→ **WHAT YOU NEED TO DO**
Could you output the entries that follow exactly, omitting any pictures they contain?

→ **EXERCISE DATA**
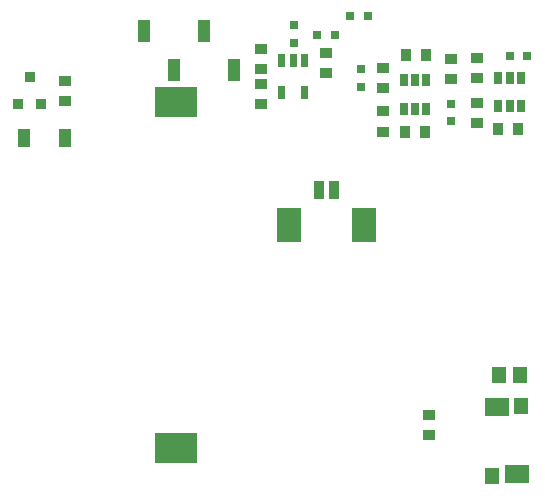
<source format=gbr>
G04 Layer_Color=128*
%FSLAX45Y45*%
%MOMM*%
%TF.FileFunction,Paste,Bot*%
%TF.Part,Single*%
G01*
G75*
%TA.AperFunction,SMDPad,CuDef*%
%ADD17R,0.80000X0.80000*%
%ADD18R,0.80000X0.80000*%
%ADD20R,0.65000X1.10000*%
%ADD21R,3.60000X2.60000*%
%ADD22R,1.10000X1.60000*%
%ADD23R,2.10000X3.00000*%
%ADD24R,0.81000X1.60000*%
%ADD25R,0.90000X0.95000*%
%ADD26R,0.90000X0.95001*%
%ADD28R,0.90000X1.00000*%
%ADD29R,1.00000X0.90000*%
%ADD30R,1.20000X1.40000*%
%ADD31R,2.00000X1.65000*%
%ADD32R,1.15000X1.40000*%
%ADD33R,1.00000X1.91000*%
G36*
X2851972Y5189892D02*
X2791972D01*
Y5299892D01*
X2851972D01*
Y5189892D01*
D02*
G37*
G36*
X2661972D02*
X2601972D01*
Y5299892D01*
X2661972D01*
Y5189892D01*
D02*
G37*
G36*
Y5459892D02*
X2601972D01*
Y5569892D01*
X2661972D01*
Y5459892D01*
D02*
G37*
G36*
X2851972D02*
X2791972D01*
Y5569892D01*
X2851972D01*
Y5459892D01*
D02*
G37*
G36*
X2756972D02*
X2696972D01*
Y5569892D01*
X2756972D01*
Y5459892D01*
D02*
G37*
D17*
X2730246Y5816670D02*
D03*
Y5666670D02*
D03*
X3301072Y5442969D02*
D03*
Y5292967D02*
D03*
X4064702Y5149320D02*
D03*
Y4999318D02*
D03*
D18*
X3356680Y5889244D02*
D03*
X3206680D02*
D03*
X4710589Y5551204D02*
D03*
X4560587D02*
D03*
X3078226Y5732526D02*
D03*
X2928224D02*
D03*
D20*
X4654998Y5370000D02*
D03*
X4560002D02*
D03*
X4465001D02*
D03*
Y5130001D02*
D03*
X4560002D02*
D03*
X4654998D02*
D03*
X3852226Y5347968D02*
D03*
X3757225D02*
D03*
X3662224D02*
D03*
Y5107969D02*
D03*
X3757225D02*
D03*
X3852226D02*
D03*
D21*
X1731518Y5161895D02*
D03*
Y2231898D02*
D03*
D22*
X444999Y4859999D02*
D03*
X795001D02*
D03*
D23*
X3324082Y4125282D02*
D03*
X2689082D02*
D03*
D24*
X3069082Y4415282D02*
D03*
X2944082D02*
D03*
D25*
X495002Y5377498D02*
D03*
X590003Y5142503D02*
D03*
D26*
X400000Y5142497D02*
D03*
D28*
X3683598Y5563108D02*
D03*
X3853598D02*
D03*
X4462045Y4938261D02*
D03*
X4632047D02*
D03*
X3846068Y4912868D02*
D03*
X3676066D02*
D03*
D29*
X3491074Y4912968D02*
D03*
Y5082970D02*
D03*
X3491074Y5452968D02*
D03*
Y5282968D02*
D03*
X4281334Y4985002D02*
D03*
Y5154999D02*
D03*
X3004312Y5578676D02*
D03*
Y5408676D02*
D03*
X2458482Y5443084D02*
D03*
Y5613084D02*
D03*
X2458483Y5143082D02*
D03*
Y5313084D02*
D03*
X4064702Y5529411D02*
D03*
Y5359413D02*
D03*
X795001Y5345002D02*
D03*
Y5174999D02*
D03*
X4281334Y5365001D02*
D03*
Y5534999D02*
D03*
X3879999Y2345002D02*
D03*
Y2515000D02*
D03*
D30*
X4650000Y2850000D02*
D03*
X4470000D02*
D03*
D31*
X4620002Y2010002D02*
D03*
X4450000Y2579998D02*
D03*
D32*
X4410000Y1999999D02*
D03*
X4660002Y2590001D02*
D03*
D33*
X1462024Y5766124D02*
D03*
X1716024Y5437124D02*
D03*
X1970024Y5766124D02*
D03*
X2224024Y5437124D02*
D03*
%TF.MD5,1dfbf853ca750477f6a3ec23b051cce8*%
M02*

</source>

→ **ANSWER BOX**
<source format=gbr>
G04 Layer_Color=128*
%FSLAX45Y45*%
%MOMM*%
%TF.FileFunction,Paste,Bot*%
%TF.Part,Single*%
G01*
G75*
%TA.AperFunction,SMDPad,CuDef*%
%ADD17R,0.80000X0.80000*%
%ADD18R,0.80000X0.80000*%
%ADD20R,0.65000X1.10000*%
%ADD21R,3.60000X2.60000*%
%ADD22R,1.10000X1.60000*%
%ADD23R,2.10000X3.00000*%
%ADD24R,0.81000X1.60000*%
%ADD25R,0.90000X0.95000*%
%ADD26R,0.90000X0.95001*%
%ADD28R,0.90000X1.00000*%
%ADD29R,1.00000X0.90000*%
%ADD30R,1.20000X1.40000*%
%ADD31R,2.00000X1.65000*%
%ADD32R,1.15000X1.40000*%
%ADD33R,1.00000X1.91000*%
G36*
X2851972Y5189892D02*
X2791972D01*
Y5299892D01*
X2851972D01*
Y5189892D01*
D02*
G37*
G36*
X2661972D02*
X2601972D01*
Y5299892D01*
X2661972D01*
Y5189892D01*
D02*
G37*
G36*
Y5459892D02*
X2601972D01*
Y5569892D01*
X2661972D01*
Y5459892D01*
D02*
G37*
G36*
X2851972D02*
X2791972D01*
Y5569892D01*
X2851972D01*
Y5459892D01*
D02*
G37*
G36*
X2756972D02*
X2696972D01*
Y5569892D01*
X2756972D01*
Y5459892D01*
D02*
G37*
D17*
X2730246Y5816670D02*
D03*
Y5666670D02*
D03*
X3301072Y5442969D02*
D03*
Y5292967D02*
D03*
X4064702Y5149320D02*
D03*
Y4999318D02*
D03*
D18*
X3356680Y5889244D02*
D03*
X3206680D02*
D03*
X4710589Y5551204D02*
D03*
X4560587D02*
D03*
X3078226Y5732526D02*
D03*
X2928224D02*
D03*
D20*
X4654998Y5370000D02*
D03*
X4560002D02*
D03*
X4465001D02*
D03*
Y5130001D02*
D03*
X4560002D02*
D03*
X4654998D02*
D03*
X3852226Y5347968D02*
D03*
X3757225D02*
D03*
X3662224D02*
D03*
Y5107969D02*
D03*
X3757225D02*
D03*
X3852226D02*
D03*
D21*
X1731518Y5161895D02*
D03*
Y2231898D02*
D03*
D22*
X444999Y4859999D02*
D03*
X795001D02*
D03*
D23*
X3324082Y4125282D02*
D03*
X2689082D02*
D03*
D24*
X3069082Y4415282D02*
D03*
X2944082D02*
D03*
D25*
X495002Y5377498D02*
D03*
X590003Y5142503D02*
D03*
D26*
X400000Y5142497D02*
D03*
D28*
X3683598Y5563108D02*
D03*
X3853598D02*
D03*
X4462045Y4938261D02*
D03*
X4632047D02*
D03*
X3846068Y4912868D02*
D03*
X3676066D02*
D03*
D29*
X3491074Y4912968D02*
D03*
Y5082970D02*
D03*
X3491074Y5452968D02*
D03*
Y5282968D02*
D03*
X4281334Y4985002D02*
D03*
Y5154999D02*
D03*
X3004312Y5578676D02*
D03*
Y5408676D02*
D03*
X2458482Y5443084D02*
D03*
Y5613084D02*
D03*
X2458483Y5143082D02*
D03*
Y5313084D02*
D03*
X4064702Y5529411D02*
D03*
Y5359413D02*
D03*
X795001Y5345002D02*
D03*
Y5174999D02*
D03*
X4281334Y5365001D02*
D03*
Y5534999D02*
D03*
X3879999Y2345002D02*
D03*
Y2515000D02*
D03*
D30*
X4650000Y2850000D02*
D03*
X4470000D02*
D03*
D31*
X4620002Y2010002D02*
D03*
X4450000Y2579998D02*
D03*
D32*
X4410000Y1999999D02*
D03*
X4660002Y2590001D02*
D03*
D33*
X1462024Y5766124D02*
D03*
X1716024Y5437124D02*
D03*
X1970024Y5766124D02*
D03*
X2224024Y5437124D02*
D03*
%TF.MD5,1dfbf853ca750477f6a3ec23b051cce8*%
M02*

</source>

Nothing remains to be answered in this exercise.